José Ramón Soler Fuensanta

Introducción.

Hace unos años escribí una pequeña introducción al tema de la criptología en la guerra civil española. La verdad es que me apetecía hacerlo; no existía prácticamente nada dedicado a tan curioso, y delicado a la vez, tema. El artículo se publicó en la web sobre la guerra civil en el país vasco de Alberto Bru, Jordi Pedrosa y Txema Prada (http://es.geocities.com/gce_euzkadi/paginas/cifra.html) y poco a poco fueron apareciendo enlaces a ese artículo, cosa que me llenó de satisfacción y de un cierto orgullo, inevitable cuando ves que un texto, aunque escrito como un simple divertimento, interesa a tanta gente. Recientemente, se me dio la posibilidad de ampliarlo en la presente web, cosa que agradecí inmensamente, y fruto de ello es este pequeño artículo que espero no desmerezca del anterior.

 

La criptografía y la guerra.

Decía Cicerón que “cualquier género de paz entre los ciudadanos me parecería preferible a una guerra civil”, sin embargo, a pesar de los siglos transcurridos, no se ha sabido sacar provecho de tan atinadas palabras. Nuestra patria fue testigo de una guerra civil larga, cruel, y posiblemente sin sentido, ya que no tiene sentido ni justificación una contienda en la que se lucha hermano contra hermano. No vamos a incidir en las causas de la guerra, ni políticas ni sociales, tan solo nos fijaremos en un asunto que solo en los últimos tiempos ha sido estudiado, la criptología, entendida desde sus dos vertientes, la criptografía o uso de sistemas para ocultar el contenido de un mensaje al enemigo y el criptoanálisis o métodos para poder descifrar esos mensajes sin ser el destinatario. El personal dedicado a ambas disciplinas pertenece, en general, a los servicios técnicos de los servicios de información militar, y, en el caso del criptoanálisis, junto con los datos obtenidos por radio escucha y observación permite obtener información sobre las intenciones del enemigo, su estado, y sus posibilidades de reacción.
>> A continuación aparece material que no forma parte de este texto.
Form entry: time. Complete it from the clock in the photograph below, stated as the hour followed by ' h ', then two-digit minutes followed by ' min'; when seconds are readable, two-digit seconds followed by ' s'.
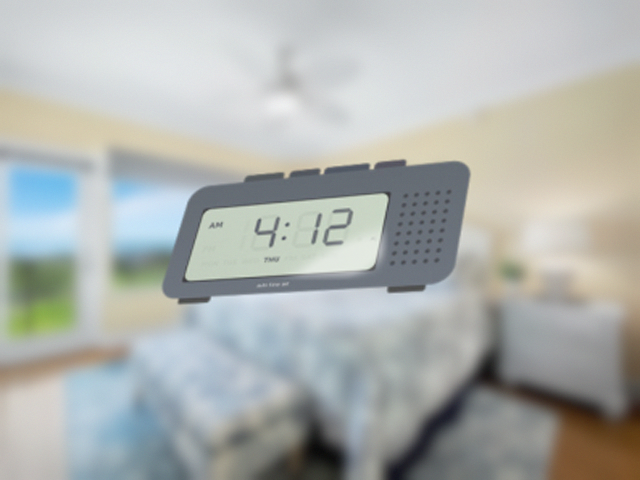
4 h 12 min
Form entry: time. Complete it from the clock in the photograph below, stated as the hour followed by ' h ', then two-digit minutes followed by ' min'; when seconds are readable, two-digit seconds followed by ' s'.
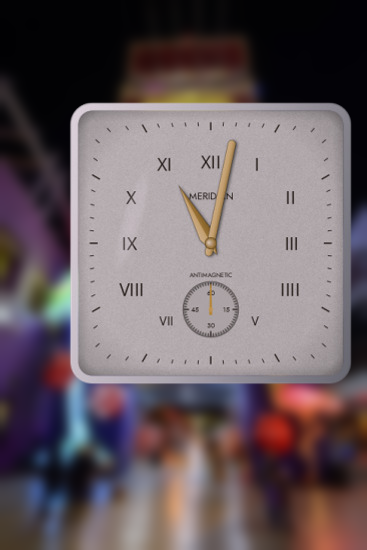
11 h 02 min
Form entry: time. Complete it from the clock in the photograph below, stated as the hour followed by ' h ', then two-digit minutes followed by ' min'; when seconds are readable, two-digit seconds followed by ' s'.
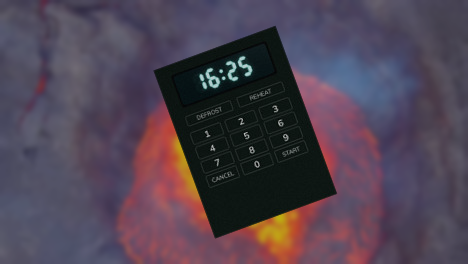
16 h 25 min
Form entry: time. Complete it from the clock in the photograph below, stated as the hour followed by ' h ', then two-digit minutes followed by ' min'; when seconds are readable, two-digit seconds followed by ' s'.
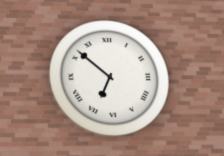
6 h 52 min
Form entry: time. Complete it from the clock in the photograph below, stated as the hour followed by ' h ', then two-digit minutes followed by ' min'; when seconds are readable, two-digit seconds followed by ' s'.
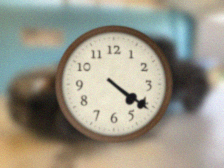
4 h 21 min
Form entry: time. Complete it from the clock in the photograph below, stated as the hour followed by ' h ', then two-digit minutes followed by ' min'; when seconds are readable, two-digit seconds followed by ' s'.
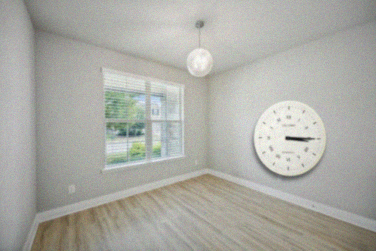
3 h 15 min
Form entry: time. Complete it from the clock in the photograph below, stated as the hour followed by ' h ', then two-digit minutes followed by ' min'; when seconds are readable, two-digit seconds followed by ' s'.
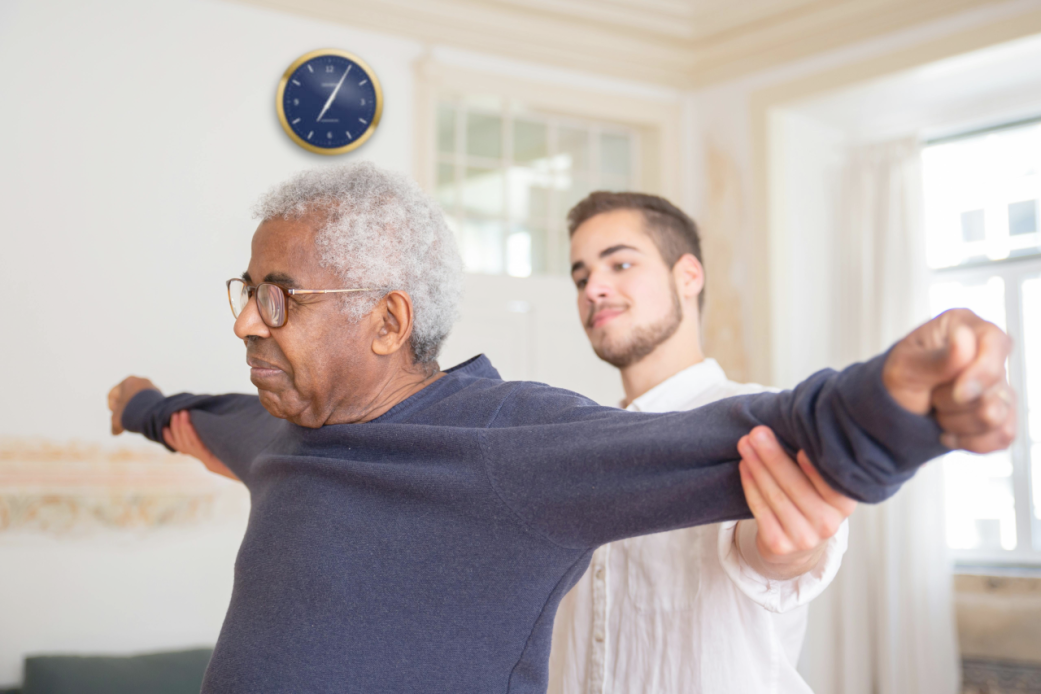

A pesar de la afirmación de Groucho Marx de que Inteligencia Militar eran dos términos contradictorios, lo cierto es que la efectividad y el uso correcto de las fuerzas militares dependen en muchos casos de la inteligencia obtenida sobre el enemigo. Sun Tzu ya lo afirmaba hace siglos, y en la historia se ha demostrado que es cierto, siendo quizás más evidente en las guerras actuales.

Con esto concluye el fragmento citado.